A borrower with $150,000 in student loans and a $50,000 annual salary might have paid $250-300 per month under SAVE, $350-400 under RAP, but $1,500-1,800 under the Standard Plan. That difference is not academic—it’s the difference between meeting monthly expenses and falling behind. The Department of Education assumes that automatic enrollment into Standard Repayment is a reasonable default, but for borrowers who cannot afford those higher payments, it may trigger a cascade of problems: missed payments, default, credit damage, wage garnishment. This is why actively choosing RAP or exploring other income-driven alternatives before the deadline is crucial. Waiting passively is the single biggest financial mistake borrowers can make during this transition.

What Are the Other Repayment Options Available?
Beyond RAP and Standard Repayment, borrowers retain access to existing income-driven repayment plans, such as Income-Based Repayment (IBR), Pay-As-You-Earn (PAYE), and Income-Contingent Repayment (ICR). These older plans often have different forgiveness timelines, income calculation methods, and payment caps. IBR and PAYE, for example, still offer 20-25 year forgiveness timelines like SAVE did, though they may calculate monthly payments differently. For some borrowers, shifting to PAYE (if they’re eligible) might preserve much of the benefit they had under SAVE. The challenge is that not all borrowers qualify for all plans.
PAYE, for instance, is primarily available to borrowers who took out Direct Loans after October 1, 2007. Borrowers with Federal Family Education Loans (FFEL) or Perkins Loans face more limited options. Those with Parent PLUS Loans have even fewer choices. Understanding which plans a borrower qualifies for requires checking their loan type and origination date. The Department of Education’s website (StudentAid.gov) provides a tool to review loan types, but many borrowers find the system confusing. Consulting with a federal student loan advisor—available for free through nonprofit credit counseling agencies—can clarify which alternatives actually apply to an individual’s situation.

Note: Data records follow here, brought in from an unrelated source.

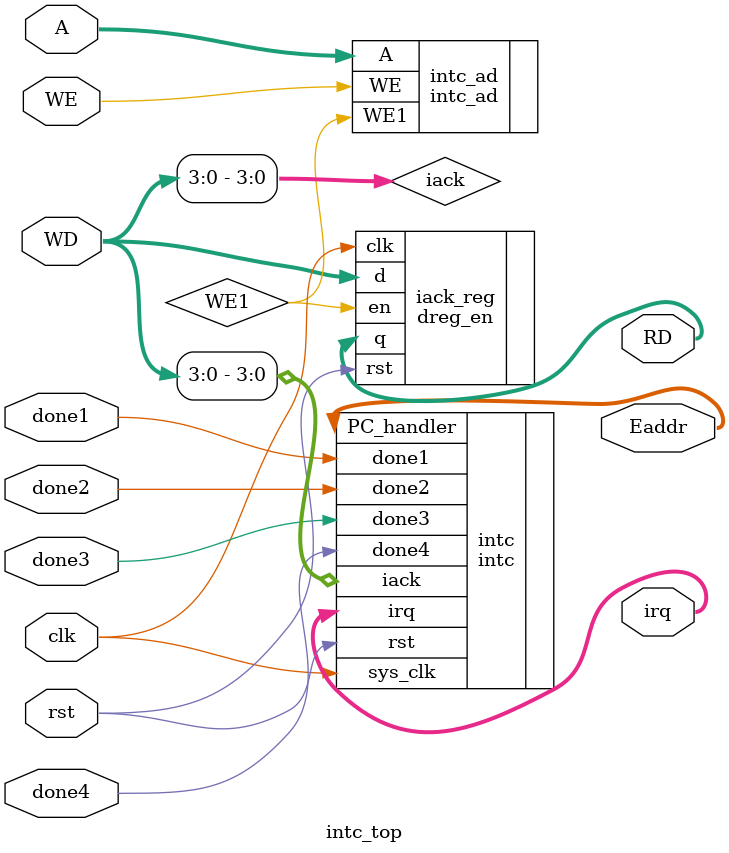
<source format=v>
`timescale 1ns / 1ps

module intc_top(
  input [1:0] A, //ADDRESS PORT
  input rst, clk, WE,
  input [31:0] WD,
  input done1, done2, done3, done4, //connections go into intc
  //input iack [3:0],//connections go into intc
  
  output [31:0] Eaddr,
  output [3:0] irq,
  output [31:0] RD  //iack_reg output to MIPS
);
 
 wire WE1;
 wire [3:0] iack; 
 wire [31:0] iack_out;
 assign iack = WD[3:0];

  
//Add instances of all modules used in the design

//address decoder for intc
 intc_ad intc_ad(
    .A(A), //3b  connects A of intc_ad to module in this file intc_top
    .WE(WE),//1b
    .WE1(WE1)//IACK 1b
    
    //.RdSel(RdSel)   //3b
  );

//route signals from wrapper directly to INTC
  intc intc (
      //.INTC module external module port (internal module relative to intc_top)
      .sys_clk (clk),
      .rst (rst),
      .iack (WD[3:0]),
      .done1 (done1),
      .done2 (done2),
      .done3 (done3),
      .done4 (done4),
      .PC_handler (Eaddr),
      .irq (irq)

  );
  

//memory map from helper.v
  dreg_en iack_reg(
    .clk(clk),
    .rst(rst),
    .en(WE1),
    .d(WD),
    .q(RD)
  );
  
   //assign RD = iack_out;


  /*mux4 #32 mux_4_1(
    .sel(RdSel),
    .a({28'b0, n}),
    .b({31'b0, Go}),
    .c({30'b0, ResErr, ResDone}),
    .d(Result),
    .y(RD)
  );*/

endmodule

</source>
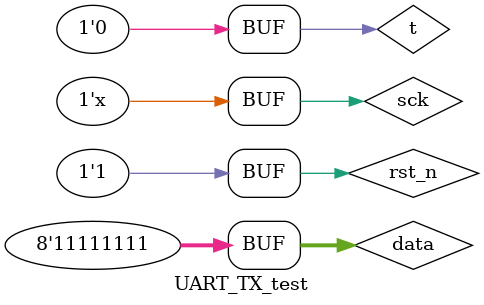
<source format=v>

`timescale 1ns / 1ps

module UART_TX_test;

	reg sck;
	reg rst_n;
	reg t;
	reg [7 : 0] data;
	wire TX;
	wire [9 : 0]buff_test;
	wire [1 : 0] state_test;
	wire [9 : 0] next_buff_test;
	
	UART_TX DUT
		(
			.sck(sck),
			.rst_n (rst_n),
			.t (t),
			.data (data),
			.TX(TX),
			.buff_test(buff_test),
			.state_test(state_test),
			.next_buff_test(next_buff_test)
		);
		
	initial
		begin
			sck = 0;
			rst_n = 0; t = 0; data = 8'b11001011; #60;
			t = 1; #30;
			rst_n = 1; # 80;
			rst_n = 0; # 80;
			rst_n = 1; t = 0; data = 8'b10101101; #80;
			t = 1; #5;
			t = 0; #200;
			t = 1; #20;
			t = 0; #200;
			data = 8'b11111111; #35;
			t = 1; #20;
			t = 0; #20;
			
			end
		
	always #10 sck = ~sck;
	
endmodule // UART_TX_test
</source>
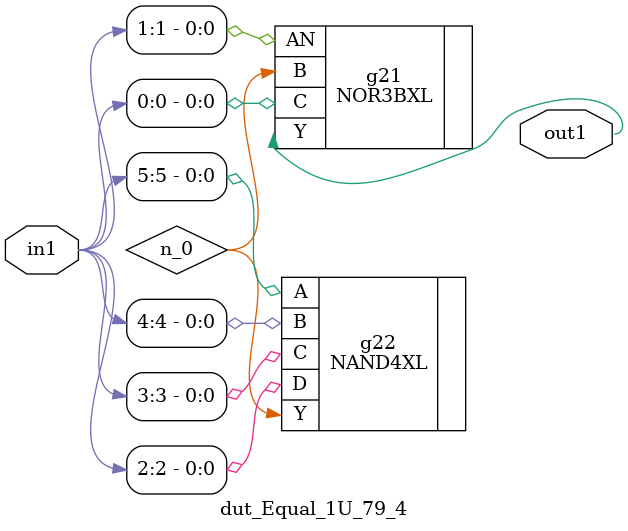
<source format=v>
`timescale 1ps / 1ps


module dut_Equal_1U_79_4(in1, out1);
  input [5:0] in1;
  output out1;
  wire [5:0] in1;
  wire out1;
  wire n_0;
  NOR3BXL g21(.AN (in1[1]), .B (n_0), .C (in1[0]), .Y (out1));
  NAND4XL g22(.A (in1[5]), .B (in1[4]), .C (in1[3]), .D (in1[2]), .Y
       (n_0));
endmodule



</source>
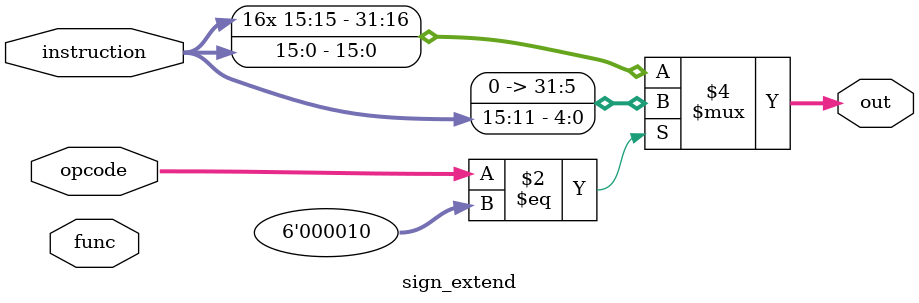
<source format=v>
`timescale 1ns / 1ps



module sign_extend (input [5:0] opcode, input [4:0] func, input [15:0] instruction, output reg [31:0] out);
    
    always @(*) begin
        if(opcode == 6'b000010) begin
            out = {{27{1'b0}},instruction[15:11]};
        end else begin
            out = {{16{instruction[15]}}, instruction};
        end
    end

endmodule
</source>
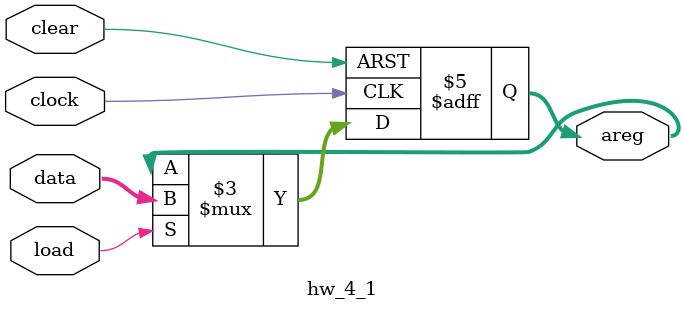
<source format=v>

module hw_4_1 (
			input wire [3:0]data,
			input wire load,clear,clock,
			output reg [0:3]areg);
			
			always @ (posedge clock or posedge clear)
			begin
				if(clear)
					areg = 4'b0000;
				else if (load)
					areg = data;
			end
endmodule

</source>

What Does This Mean for Future Student Loan Policy?
The SAVE plan’s termination signals a broader legal and political shift in how courts view executive authority over student loan policy. The Eighth Circuit’s decision follows years of conservative legal victories on administrative law grounds, suggesting that future loan forgiveness or repayment programs will face similar challenges if they rely on executive authority rather than congressional action. This creates uncertainty: borrowers can’t confidently plan around programs that might be litigated away.
At the same time, the transition to RAP shows that the federal government still commits to income-driven repayment as a foundational principle. RAP isn’t vanishing SAVE; it’s replacing it with a program that retains the core idea—payments tied to income—while removing the most generous features. For borrowers, this suggests a long-term reality: some form of income-driven repayment will likely persist, but the most favorable terms (lower payments, faster forgiveness) are increasingly vulnerable to legal challenge. Borrowers who can afford to pay down loans quickly should prioritize doing so, rather than relying on forgiveness programs that may change again.